Um conhecido comentador político de fim-de-semana e ex-Presidente do PSD afirmou a propósito das eleições legislativas que aos portugueses não restava outra solução senão a de terem “juizinho” no momento do voto.

No início deste Verão, um conhecido comentador político de fim-de-semana e ex-Presidente do PSD afirmou a propósito das eleições legislativas de 4 de Outubro que aos portugueses não restava outra solução senão a de terem “juizinho” no momento do voto.

Este “aviso” queria dizer, de forma subliminar, que é preciso evitar as tentações que muitos eleitores poderão ter de testar novas soluções políticas fora do quadro dos partidos do chamado “arco do poder” e que dominam a política portuguesa desde o fim da ditadura.

O Presidente da República, Cavaco Silva, tem sido um dos mais acérrimos defensores deste status quo, através da insistência na materialização de consensos entre PSD, PS e CDS-PP visando assegurar por “décadas a estabilidade governativa”. A tentativa de condicionar as opções dos eleitores traçando cenários mais ou menos catastrofistas se os resultados das eleições não gerarem maiorias absolutas, revela que Cavaco Silva não compreendeu as funções que, no atual quadro constitucional, competem ao Presidente da República, esvaziando desta forma a sua função enquanto órgão suprapartidário e que por isso não deve manifestar preferências de natureza partidária ou interferir na luta democrática entre as diferentes forças políticas. Cavaco Silva acabou por ignorar o crescente descontentamento dos eleitores optando por ser um pilar em que o governo se apoiou nos momentos mais críticos.
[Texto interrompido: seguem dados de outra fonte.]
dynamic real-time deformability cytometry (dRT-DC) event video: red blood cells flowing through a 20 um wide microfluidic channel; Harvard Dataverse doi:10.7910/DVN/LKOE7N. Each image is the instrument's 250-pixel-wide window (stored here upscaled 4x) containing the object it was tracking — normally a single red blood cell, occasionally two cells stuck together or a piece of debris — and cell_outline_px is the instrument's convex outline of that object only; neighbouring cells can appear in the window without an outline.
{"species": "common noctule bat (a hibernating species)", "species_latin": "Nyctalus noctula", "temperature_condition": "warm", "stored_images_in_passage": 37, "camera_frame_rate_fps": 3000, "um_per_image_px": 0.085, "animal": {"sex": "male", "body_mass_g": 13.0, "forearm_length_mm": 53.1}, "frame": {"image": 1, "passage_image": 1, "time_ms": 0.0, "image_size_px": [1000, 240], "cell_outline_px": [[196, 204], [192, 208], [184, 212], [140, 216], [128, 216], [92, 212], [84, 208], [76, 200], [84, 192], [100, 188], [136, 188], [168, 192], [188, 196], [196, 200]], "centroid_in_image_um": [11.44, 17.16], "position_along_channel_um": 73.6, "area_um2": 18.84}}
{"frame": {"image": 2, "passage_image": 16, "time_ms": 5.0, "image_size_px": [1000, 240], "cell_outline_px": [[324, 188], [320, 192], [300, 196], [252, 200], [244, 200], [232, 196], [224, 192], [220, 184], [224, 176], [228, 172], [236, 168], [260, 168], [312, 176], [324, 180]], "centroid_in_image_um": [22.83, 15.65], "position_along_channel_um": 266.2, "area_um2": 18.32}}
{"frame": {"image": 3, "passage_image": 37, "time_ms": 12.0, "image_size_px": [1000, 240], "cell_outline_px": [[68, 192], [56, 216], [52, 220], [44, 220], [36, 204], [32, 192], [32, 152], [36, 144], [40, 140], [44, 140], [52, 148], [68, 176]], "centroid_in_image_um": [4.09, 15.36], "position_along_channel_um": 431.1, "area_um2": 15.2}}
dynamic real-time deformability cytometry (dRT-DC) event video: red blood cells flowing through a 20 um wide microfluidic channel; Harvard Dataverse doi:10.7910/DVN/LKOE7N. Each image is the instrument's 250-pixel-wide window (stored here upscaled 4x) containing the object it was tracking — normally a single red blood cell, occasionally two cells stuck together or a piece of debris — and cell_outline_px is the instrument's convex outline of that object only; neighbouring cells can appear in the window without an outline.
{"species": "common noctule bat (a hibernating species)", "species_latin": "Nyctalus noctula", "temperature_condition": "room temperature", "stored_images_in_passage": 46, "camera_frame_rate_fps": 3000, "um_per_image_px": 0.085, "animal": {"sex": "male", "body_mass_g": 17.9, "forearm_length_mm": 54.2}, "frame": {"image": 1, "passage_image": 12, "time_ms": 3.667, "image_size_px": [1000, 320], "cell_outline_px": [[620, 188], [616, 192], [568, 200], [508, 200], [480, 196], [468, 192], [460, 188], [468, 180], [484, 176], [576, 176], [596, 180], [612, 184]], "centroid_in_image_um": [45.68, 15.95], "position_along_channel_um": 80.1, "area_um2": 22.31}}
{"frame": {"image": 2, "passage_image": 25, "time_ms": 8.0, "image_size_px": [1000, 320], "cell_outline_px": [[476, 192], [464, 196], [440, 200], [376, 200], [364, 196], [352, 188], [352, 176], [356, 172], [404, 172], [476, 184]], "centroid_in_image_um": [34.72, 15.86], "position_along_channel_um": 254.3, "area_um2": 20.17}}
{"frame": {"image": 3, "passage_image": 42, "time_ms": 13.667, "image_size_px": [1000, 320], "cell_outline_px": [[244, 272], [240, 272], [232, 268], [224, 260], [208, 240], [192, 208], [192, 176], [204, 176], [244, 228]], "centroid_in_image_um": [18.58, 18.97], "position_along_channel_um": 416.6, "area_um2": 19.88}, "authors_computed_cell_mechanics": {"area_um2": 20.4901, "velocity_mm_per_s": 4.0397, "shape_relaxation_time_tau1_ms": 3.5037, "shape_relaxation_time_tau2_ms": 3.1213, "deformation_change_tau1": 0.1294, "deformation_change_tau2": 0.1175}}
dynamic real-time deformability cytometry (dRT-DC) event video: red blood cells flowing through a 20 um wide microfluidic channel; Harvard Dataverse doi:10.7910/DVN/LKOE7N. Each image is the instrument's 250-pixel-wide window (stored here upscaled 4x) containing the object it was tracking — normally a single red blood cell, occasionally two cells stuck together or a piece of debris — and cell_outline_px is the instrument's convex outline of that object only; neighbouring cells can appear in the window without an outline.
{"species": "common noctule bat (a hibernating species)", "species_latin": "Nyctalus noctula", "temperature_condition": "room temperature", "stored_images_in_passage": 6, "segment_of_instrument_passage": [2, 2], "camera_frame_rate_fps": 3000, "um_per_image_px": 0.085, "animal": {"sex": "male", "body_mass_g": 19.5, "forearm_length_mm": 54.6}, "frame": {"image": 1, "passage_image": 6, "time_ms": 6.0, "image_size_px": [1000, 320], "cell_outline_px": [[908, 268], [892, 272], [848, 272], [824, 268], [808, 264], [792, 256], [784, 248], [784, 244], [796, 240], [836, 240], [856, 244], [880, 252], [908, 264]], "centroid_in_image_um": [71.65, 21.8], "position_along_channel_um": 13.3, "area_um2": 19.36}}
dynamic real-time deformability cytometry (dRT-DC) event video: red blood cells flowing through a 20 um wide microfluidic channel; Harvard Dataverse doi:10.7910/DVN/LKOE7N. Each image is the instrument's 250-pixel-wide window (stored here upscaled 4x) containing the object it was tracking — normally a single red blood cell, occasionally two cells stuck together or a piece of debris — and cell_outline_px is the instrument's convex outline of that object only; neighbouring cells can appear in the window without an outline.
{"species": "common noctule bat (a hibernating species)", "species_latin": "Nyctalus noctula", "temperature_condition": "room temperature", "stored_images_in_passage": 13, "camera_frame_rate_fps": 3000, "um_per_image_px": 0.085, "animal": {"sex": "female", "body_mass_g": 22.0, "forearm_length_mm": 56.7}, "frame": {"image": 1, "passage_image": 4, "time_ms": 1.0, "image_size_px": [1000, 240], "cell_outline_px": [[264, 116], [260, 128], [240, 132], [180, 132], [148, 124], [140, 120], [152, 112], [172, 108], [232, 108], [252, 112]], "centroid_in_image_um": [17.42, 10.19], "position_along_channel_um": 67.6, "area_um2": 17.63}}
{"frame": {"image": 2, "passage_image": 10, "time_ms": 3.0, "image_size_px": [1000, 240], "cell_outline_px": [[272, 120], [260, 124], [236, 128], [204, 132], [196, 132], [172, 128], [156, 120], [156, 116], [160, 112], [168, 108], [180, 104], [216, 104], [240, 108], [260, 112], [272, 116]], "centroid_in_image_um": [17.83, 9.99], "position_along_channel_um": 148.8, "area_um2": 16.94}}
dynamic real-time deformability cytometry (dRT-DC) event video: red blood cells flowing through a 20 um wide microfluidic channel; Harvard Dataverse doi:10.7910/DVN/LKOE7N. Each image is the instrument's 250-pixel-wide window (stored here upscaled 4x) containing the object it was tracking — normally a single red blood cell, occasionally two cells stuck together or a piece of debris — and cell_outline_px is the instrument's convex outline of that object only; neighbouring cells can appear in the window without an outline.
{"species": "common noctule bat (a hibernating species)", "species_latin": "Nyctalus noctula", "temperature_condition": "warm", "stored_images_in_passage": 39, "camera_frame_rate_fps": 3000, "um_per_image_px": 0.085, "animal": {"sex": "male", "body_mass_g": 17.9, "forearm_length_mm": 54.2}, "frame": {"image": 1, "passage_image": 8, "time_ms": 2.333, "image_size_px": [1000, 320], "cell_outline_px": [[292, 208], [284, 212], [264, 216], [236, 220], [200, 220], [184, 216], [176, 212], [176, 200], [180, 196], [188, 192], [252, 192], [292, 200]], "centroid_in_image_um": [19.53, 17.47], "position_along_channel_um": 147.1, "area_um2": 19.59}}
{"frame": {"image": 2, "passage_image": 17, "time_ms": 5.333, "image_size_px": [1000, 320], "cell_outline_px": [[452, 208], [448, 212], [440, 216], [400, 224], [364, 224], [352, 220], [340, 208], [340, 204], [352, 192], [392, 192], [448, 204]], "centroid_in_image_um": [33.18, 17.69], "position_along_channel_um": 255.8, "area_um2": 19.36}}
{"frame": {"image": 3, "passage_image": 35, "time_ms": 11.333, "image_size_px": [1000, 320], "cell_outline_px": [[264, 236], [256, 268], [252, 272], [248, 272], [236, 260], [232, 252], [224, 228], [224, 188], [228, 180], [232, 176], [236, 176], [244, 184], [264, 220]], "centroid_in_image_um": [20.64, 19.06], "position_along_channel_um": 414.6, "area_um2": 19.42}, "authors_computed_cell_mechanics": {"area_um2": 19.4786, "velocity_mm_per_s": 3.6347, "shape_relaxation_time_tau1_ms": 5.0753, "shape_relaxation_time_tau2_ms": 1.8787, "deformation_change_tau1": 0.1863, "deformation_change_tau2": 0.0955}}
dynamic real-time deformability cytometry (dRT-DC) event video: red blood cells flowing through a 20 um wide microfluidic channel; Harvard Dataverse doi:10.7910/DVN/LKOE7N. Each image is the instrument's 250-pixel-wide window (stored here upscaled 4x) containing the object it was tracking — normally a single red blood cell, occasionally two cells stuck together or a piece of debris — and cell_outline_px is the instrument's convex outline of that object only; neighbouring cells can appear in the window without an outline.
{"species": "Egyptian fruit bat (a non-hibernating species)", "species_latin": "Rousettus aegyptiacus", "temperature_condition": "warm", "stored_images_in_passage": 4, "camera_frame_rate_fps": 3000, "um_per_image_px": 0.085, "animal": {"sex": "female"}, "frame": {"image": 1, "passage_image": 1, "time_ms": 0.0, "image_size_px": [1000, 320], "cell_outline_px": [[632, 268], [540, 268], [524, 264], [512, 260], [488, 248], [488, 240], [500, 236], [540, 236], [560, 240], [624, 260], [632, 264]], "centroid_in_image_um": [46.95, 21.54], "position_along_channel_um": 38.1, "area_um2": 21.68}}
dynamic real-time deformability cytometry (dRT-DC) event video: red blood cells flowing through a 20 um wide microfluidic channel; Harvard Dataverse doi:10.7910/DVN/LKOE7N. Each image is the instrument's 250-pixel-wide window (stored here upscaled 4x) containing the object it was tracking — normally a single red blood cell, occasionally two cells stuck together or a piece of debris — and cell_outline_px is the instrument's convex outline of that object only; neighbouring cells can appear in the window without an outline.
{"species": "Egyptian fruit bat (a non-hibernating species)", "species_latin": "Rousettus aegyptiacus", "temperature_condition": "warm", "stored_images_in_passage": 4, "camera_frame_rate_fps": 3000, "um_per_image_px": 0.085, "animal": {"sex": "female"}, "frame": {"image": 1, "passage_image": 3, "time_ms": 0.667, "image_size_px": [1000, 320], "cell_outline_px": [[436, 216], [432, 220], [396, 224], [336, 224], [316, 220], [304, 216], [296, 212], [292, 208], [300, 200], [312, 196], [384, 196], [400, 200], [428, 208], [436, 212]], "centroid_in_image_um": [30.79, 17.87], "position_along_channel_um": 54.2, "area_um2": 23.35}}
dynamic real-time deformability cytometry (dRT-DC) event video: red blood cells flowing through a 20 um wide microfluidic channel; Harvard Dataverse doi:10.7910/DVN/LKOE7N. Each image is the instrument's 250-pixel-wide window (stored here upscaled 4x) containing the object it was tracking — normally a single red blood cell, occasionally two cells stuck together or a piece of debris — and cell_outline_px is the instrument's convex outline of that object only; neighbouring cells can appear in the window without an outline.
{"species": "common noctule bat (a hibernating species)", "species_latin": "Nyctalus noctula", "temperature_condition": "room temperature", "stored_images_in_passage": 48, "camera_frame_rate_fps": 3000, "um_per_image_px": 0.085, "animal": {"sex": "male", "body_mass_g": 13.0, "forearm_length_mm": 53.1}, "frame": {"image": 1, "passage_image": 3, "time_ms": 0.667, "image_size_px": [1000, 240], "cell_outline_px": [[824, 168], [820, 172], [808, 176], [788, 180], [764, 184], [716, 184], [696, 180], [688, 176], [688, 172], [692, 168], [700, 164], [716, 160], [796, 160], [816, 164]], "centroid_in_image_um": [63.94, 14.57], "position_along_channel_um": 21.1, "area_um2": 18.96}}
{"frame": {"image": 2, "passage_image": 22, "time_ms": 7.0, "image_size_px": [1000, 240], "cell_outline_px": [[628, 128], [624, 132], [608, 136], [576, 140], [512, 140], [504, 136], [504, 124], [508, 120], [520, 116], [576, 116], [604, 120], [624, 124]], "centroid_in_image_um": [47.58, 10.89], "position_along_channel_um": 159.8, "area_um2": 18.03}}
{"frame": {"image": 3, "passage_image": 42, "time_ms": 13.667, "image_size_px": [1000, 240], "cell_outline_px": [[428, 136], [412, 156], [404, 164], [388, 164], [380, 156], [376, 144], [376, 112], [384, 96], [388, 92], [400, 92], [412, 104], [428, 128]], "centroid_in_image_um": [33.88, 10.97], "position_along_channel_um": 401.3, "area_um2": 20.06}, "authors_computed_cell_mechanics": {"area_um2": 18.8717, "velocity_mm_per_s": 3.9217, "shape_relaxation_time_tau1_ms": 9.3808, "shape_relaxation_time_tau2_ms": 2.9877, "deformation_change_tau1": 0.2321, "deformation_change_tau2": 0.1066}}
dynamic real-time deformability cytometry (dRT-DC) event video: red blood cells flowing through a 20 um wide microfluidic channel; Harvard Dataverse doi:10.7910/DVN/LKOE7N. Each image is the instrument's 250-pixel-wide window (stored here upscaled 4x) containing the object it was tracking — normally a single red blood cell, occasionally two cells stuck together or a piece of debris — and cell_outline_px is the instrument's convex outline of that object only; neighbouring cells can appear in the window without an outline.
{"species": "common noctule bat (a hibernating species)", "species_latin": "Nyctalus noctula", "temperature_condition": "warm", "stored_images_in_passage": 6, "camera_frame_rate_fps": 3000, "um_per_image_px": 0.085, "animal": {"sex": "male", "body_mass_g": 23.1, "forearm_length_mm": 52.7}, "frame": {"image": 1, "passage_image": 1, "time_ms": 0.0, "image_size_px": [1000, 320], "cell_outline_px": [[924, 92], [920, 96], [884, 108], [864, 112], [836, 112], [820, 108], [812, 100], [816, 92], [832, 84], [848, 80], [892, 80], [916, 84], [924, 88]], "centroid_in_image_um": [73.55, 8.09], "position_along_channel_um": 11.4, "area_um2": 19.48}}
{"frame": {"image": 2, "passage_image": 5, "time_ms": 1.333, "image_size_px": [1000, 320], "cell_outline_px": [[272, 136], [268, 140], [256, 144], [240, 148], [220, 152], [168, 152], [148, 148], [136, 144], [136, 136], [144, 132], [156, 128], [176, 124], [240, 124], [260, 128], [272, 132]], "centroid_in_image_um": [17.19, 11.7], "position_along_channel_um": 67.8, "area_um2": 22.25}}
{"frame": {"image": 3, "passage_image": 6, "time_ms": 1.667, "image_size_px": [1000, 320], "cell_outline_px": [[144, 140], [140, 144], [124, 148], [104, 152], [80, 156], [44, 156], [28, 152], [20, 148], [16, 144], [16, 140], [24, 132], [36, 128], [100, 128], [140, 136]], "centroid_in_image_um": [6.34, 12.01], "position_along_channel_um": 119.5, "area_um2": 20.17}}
Perante este quadro, podemos concluir que para muitos é apenas legítimo mudar de nomes e adotar uma nova semântica mas não de desígnio, ou seja, uma governação que afronte de forma corajosa e determinada os interesses há muito instalados, a corrupção, o nepotismo, numa palavra a decadência do próprio regime.

Portugal - bem como os restantes países europeus-vive um momento particularmente delicado necessitando por isso de inverter o ciclo descendente em matéria de direitos fundamentais seja no campo da saúde, do ensino ou das políticas sociais. Por estas razões, as próximas eleições legislativas têm uma importância vital porque a correlação de forças que delas sair determinará por muitas décadas o nosso futuro coletivo.

A descrença nas instituições somada à desvalorização dos partidos enquanto representantes da vontade popular deve (ou devia) ser objeto de uma profunda reflexão pois só desta forma será possível evitar a entrada no “buraco negro” do populismo e da demagogia. Há que aprender com a História o que uma vez mais não parece estar a acontecer.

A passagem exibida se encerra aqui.